Rewrite the entries from the start up to and including the line with "C_Variance, V(e)_Variance, K_Variance", replacing "series" with "data sets" and leaving everything else unchanged. Leave the pictures out of your answer.

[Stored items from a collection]
_ _ _ _ _ _ _
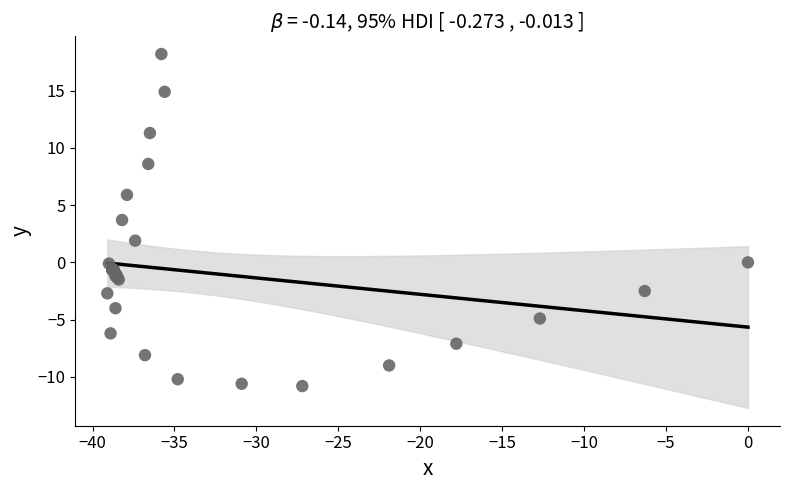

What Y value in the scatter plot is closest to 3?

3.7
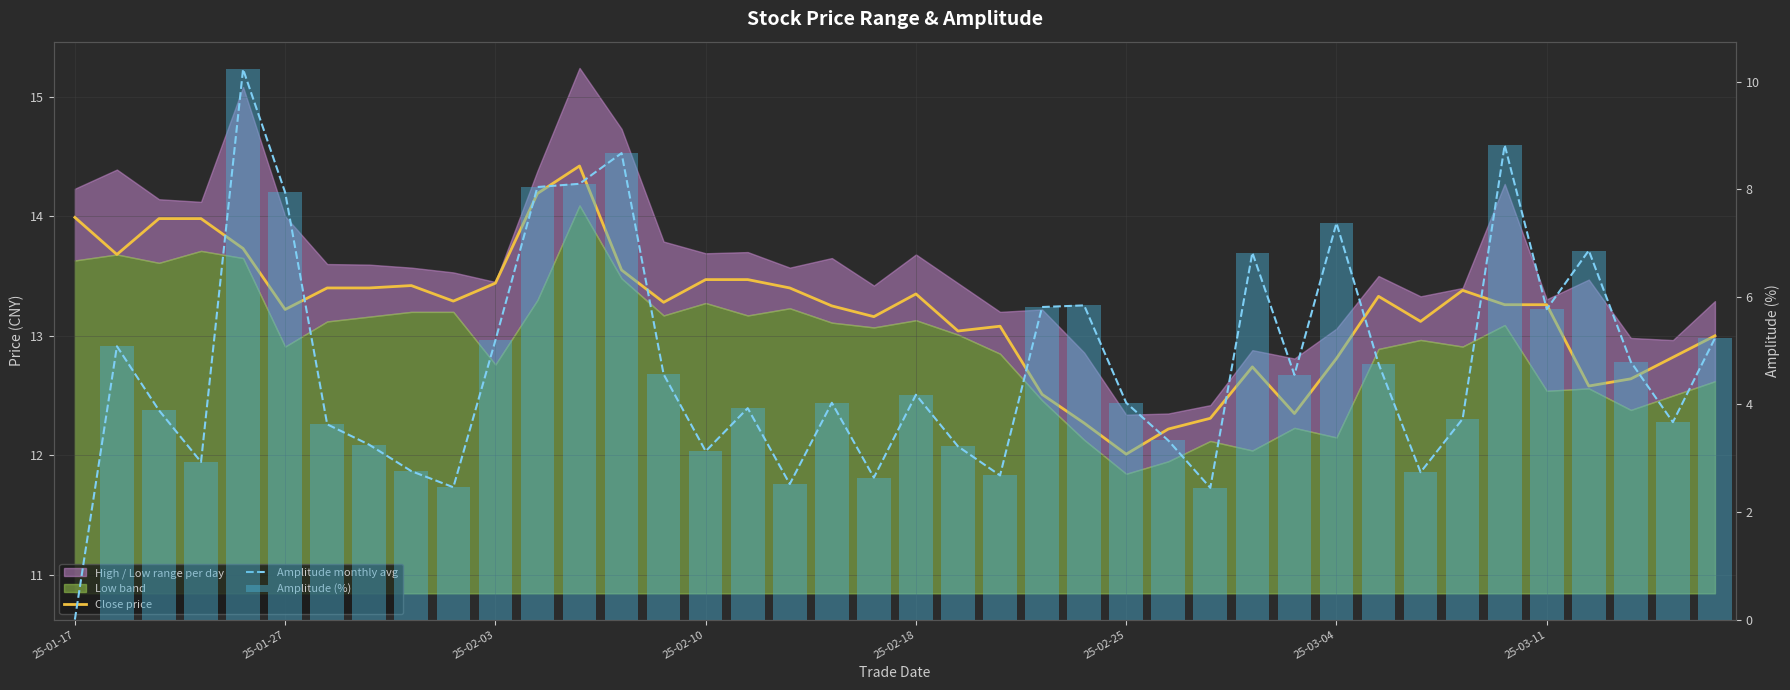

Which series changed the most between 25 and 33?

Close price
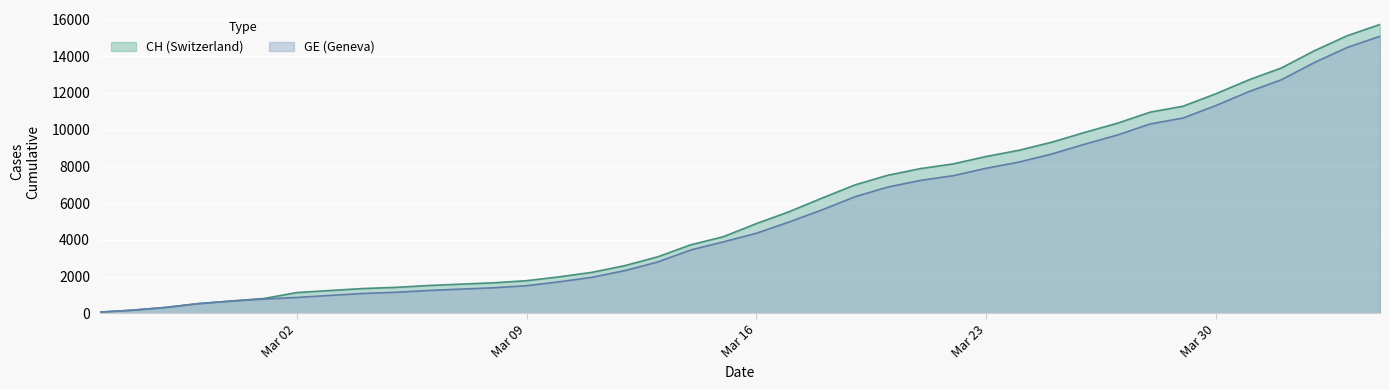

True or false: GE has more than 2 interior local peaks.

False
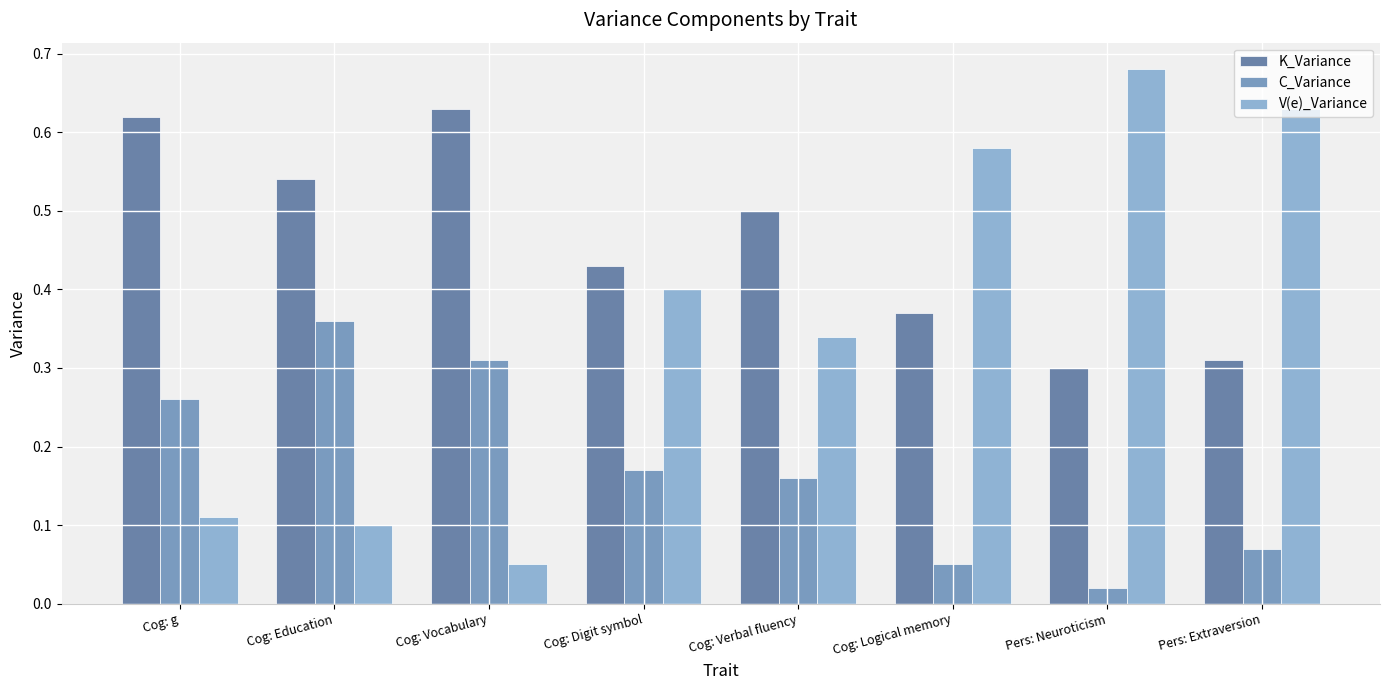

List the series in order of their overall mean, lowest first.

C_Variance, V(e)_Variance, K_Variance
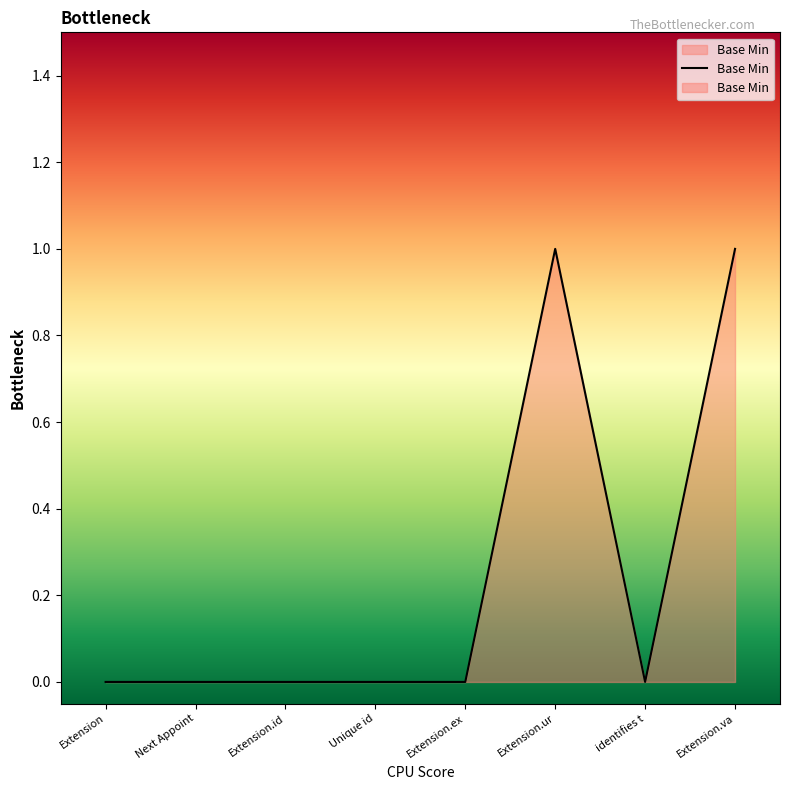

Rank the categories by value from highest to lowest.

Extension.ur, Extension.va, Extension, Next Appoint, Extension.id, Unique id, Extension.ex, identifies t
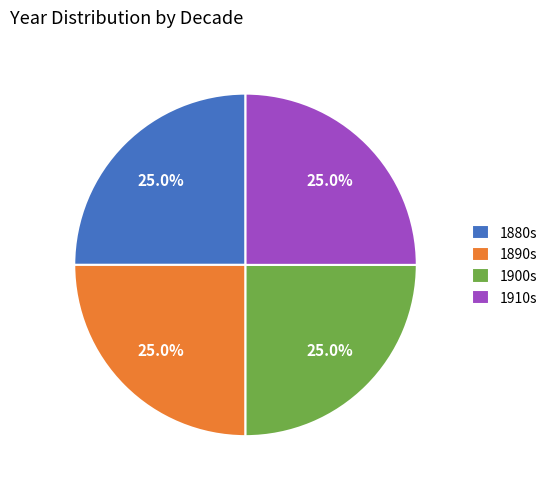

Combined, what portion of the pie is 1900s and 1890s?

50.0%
_ _ _ _ _ _ _
» RESPONSE FOR THIS EXERCISE:
What Y value in the scatter plot is closest to 3?

3.7

Which data sets changed the most between 25 and 33?

Close price

True or false: GE has more than 2 interior local peaks.

False

List the data sets in order of their overall mean, lowest first.

C_Variance, V(e)_Variance, K_Variance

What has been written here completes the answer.